**WORK REQUEST**
Transcribe the stretch of the report on Duke's lacrosse win over Air Force from "The dream of" through "the outmatched Falcons.", keeping every word and mark unchanged.

───── DOCUMENT TEXT

The dream of flight has existed since ancient times, from the myth of Icarus to Da Vinci’s famed flying corkscrew. Just about four hours east of Durham and just over a century ago, two brothers turned that millennia-long dream into reality, allowing someone to wake up in Rome, eat lunch in Paris and be in New York by dinnertime.
Air Force, by definition, excels at flight, but the fourth-ranked Blue Devils flew circles around it Monday night at Koskinen Stadium. Behind characteristic attacking ruthlessness and a masterful performance in midfield, Duke closed its homestand with a commanding, never-in-doubt 18-6 romp of the outmatched Falcons.
“We're delighted with the progress the team is making,” head coach John Danowski said. “[It’s] not easy to play two games in four days and coming off of spring break. After a very physical game with [North Carolina] on Friday night, there might be that tendency to let down a little bit. I thought that the guys were very focused.”
Against Loyola a couple of weeks ago and again Friday evening against North Carolina, Duke’s calling card in recent weeks has been its hot-off-the-blocks scoring. Sophomore Andrew McAdorey grabbed the first before junior Brennan O’Neill, freshman Charles Balsamo and graduate student Garrett Leadmon built on it, jumping out to a 5-1 lead by the close of the first quarter and never looking back. Duke (8-1, 2-0 in the ACC) scored and scored some more in the game’s latter half despite going deep into the bench at nearly every position, grabbing some much-needed rest while maintaining its lofty standard.
Balsamo put his characteristic craftiness on full display once again. To compound an already tough first half for the Falcons (5-3, 2-0 in the ASUN), the New Yorker curled around the crease, ducked under an extended long-pole and delicately placed the ball past the goalie’s left side. The stuff McAdorey was great at last year in midfield — speed and killer technique — is the stuff Balsamo has been great at this year, and with the former excelling in attack, having the latter’s assets in midfield has been indispensable.

──────────
───── SUPPLIED INFORMATION

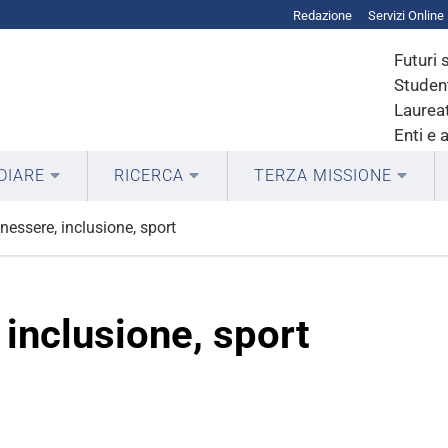
Redazione
Servizi Online
Futuri 
Student
Laureat
Enti e 
DIARE
RICERCA
TERZA MISSIONE
enessere, inclusione, sport
 inclusione, sport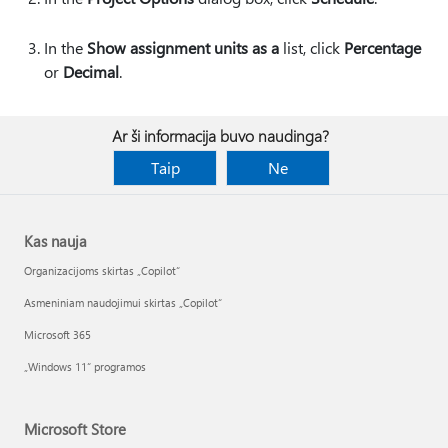
In the
Show assignment units as a
list, click
Percentage
or
Decimal
.
Ar ši informacija buvo naudinga?
Taip
Ne
Kas nauja
Organizacijoms skirtas „Copilot“
Asmeniniam naudojimui skirtas „Copilot“
Microsoft 365
„Windows 11“ programos
Microsoft Store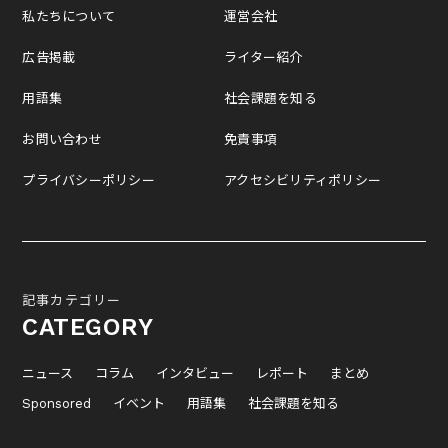
私たちについて
運営会社
広告掲載
ライター紹介
用語集
社会課題を知る
お問い合わせ
免責事項
プライバシーポリシー
アクセシビリティポリシー
記事カテゴリー
CATEGORY
ニュース
コラム
インタビュー
レポート
まとめ
Sponsored
イベント
用語集
社会課題を知る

──────────

**SOLVED EXERCISE**
The dream of flight has existed since ancient times, from the myth of Icarus to Da Vinci’s famed flying corkscrew. Just about four hours east of Durham and just over a century ago, two brothers turned that millennia-long dream into reality, allowing someone to wake up in Rome, eat lunch in Paris and be in New York by dinnertime.
Air Force, by definition, excels at flight, but the fourth-ranked Blue Devils flew circles around it Monday night at Koskinen Stadium. Behind characteristic attacking ruthlessness and a masterful performance in midfield, Duke closed its homestand with a commanding, never-in-doubt 18-6 romp of the outmatched Falcons.